**Task brief:**
Count the lines in the data below that contain the word "value", and reply with that number alone.

==== Information supplied

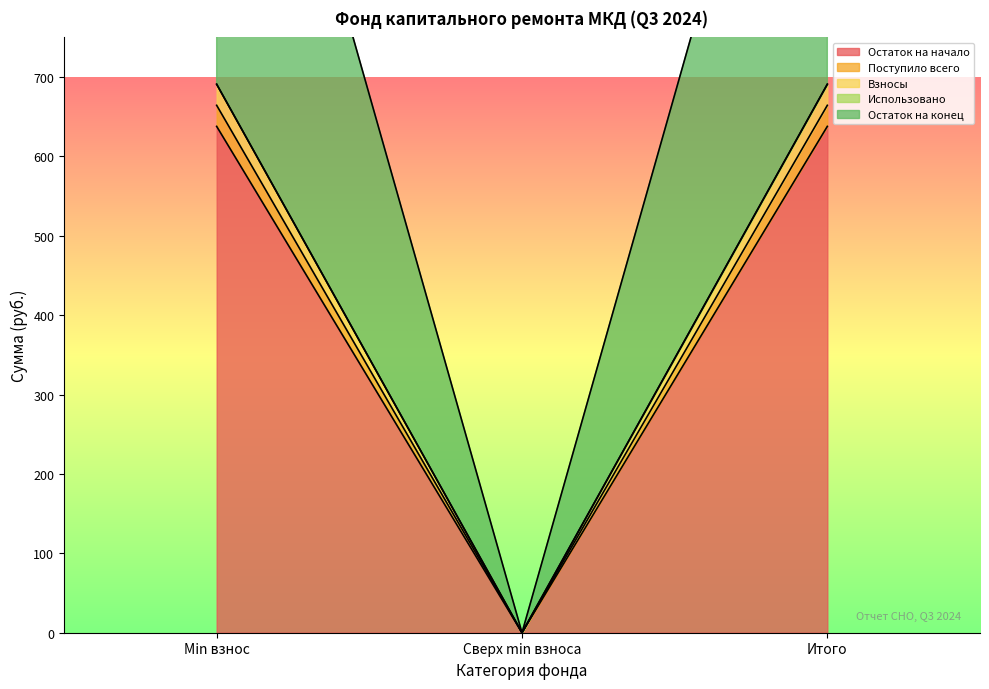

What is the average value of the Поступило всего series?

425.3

========
==== Information supplied

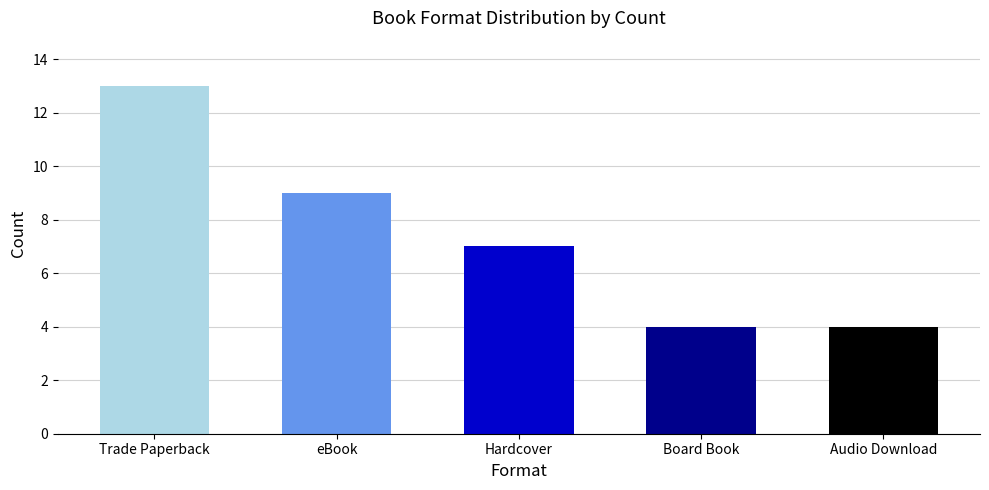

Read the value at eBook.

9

========
==== Information supplied

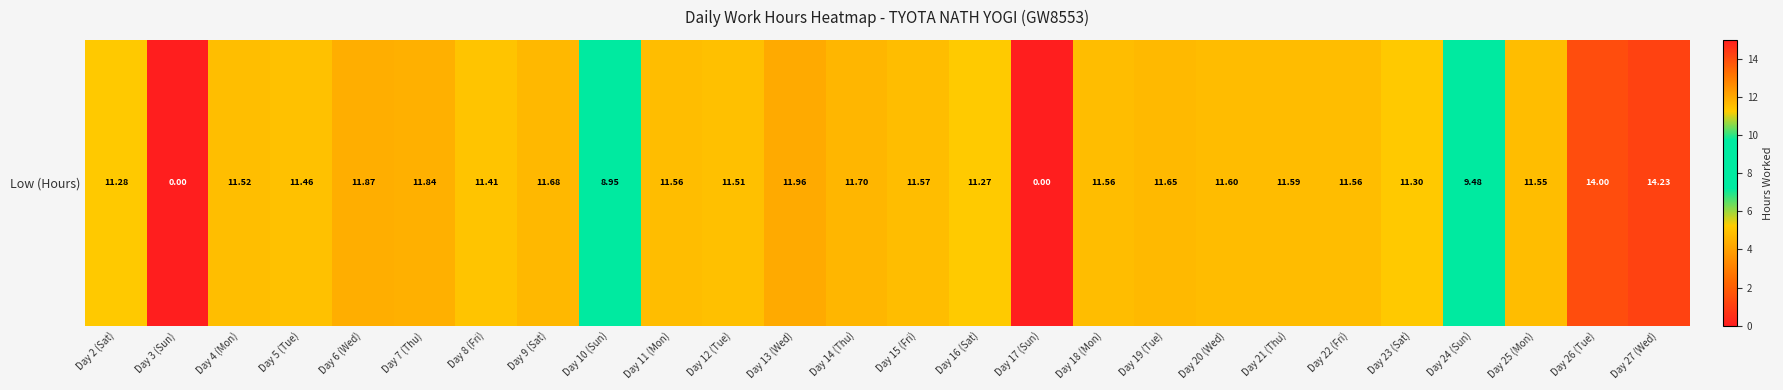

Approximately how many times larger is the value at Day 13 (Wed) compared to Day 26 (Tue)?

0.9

========

**Task result:**
3